Typically the carrying cost of inventory will include not only the cost of the item itself, but also any other costs that are required to have it ready to sell. In some cases freight may be the only additional cost, in other cases, there may be freight in addition to warehousing, handling, etc.
There is a document available from the secretary of state that deals with determining the cost of inventory.
The details for why freight should be capitalized can also be found in the Accounting Research Bulletin No. 43, Chapter 4. Statement No. 151 amends this bulletin to deal with excessive or abnormal inventory costs incurred.

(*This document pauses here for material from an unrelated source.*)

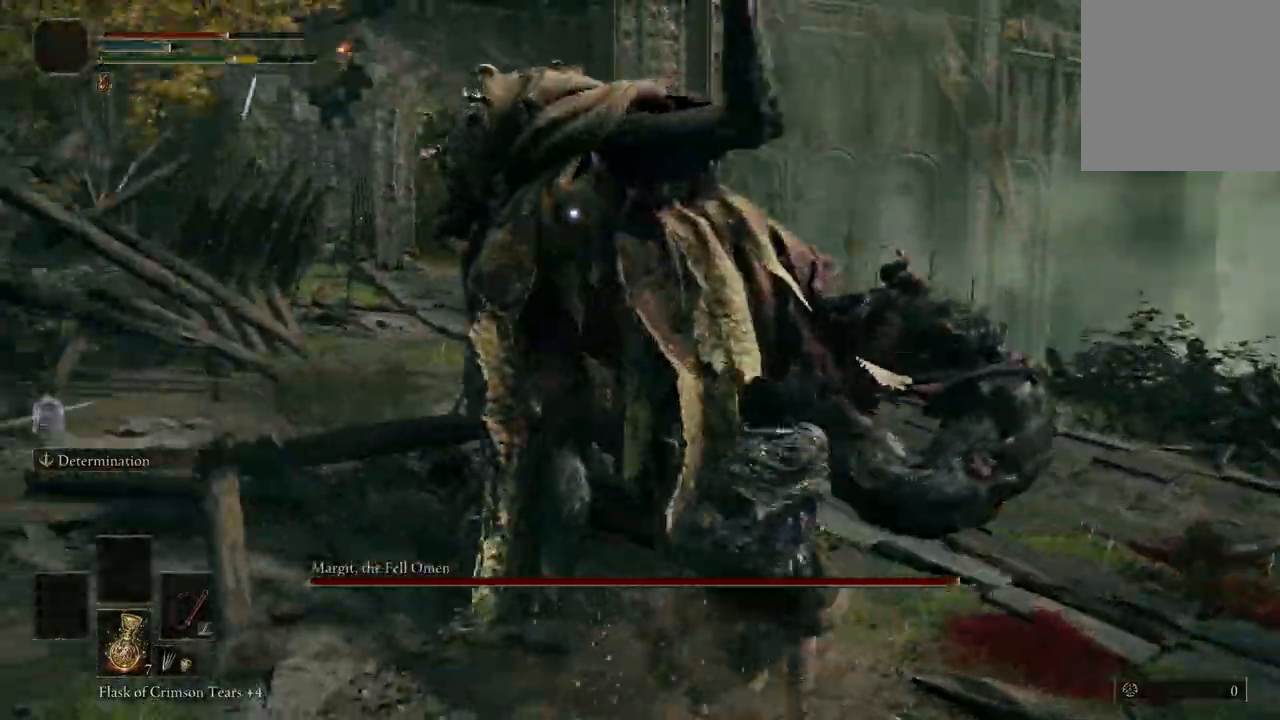
{"buttons": [], "left_stick": "center", "right_stick": "center", "events": []}
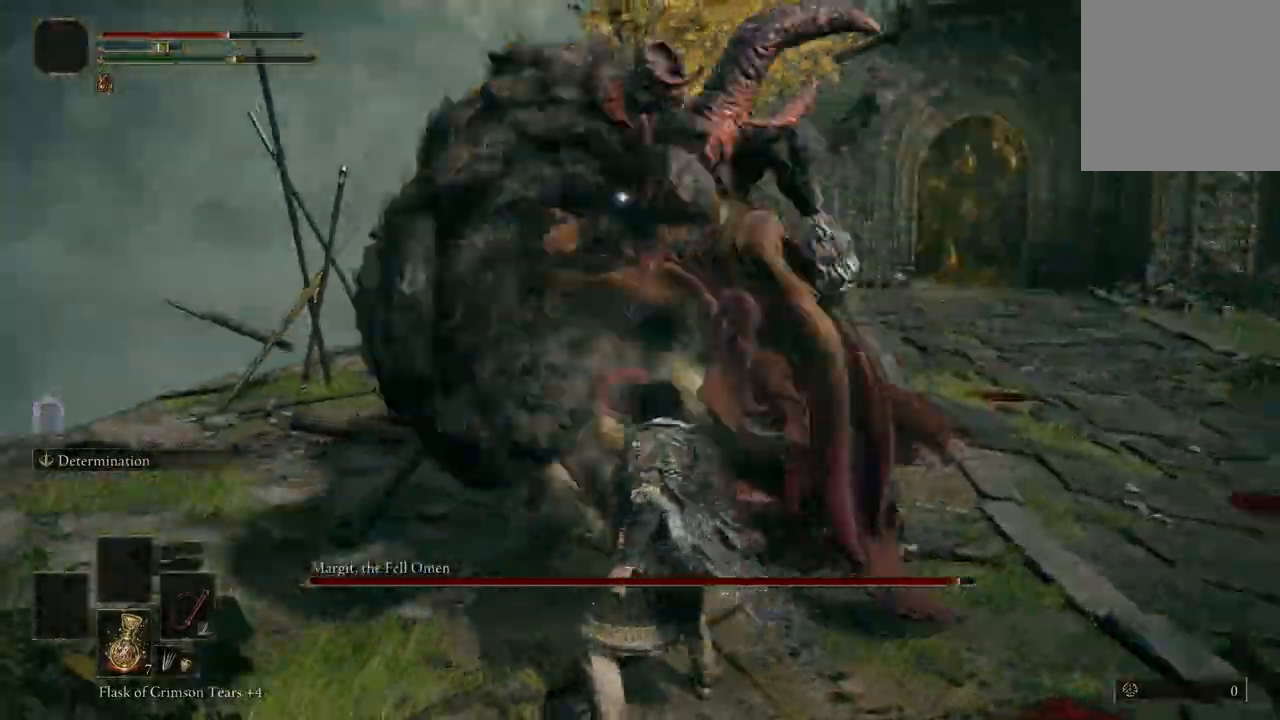
{"buttons": [], "left_stick": "center", "right_stick": "center"}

It is effective during fiscal years beginning after June 15, 2005.
How to Handle the Issue in QuickBooks:
An alternative to use inventory assembly type items was mentioned. While this method may be a little cumbersome (enter the product, enter the freight as the same quantity of item as received so the extended value is equal to the freight bill, then go and build an inventory assembly to merge the two amounts together into one new item) it may work OK since bills are received from two different vendors and the result would be a trail that is easy to follow.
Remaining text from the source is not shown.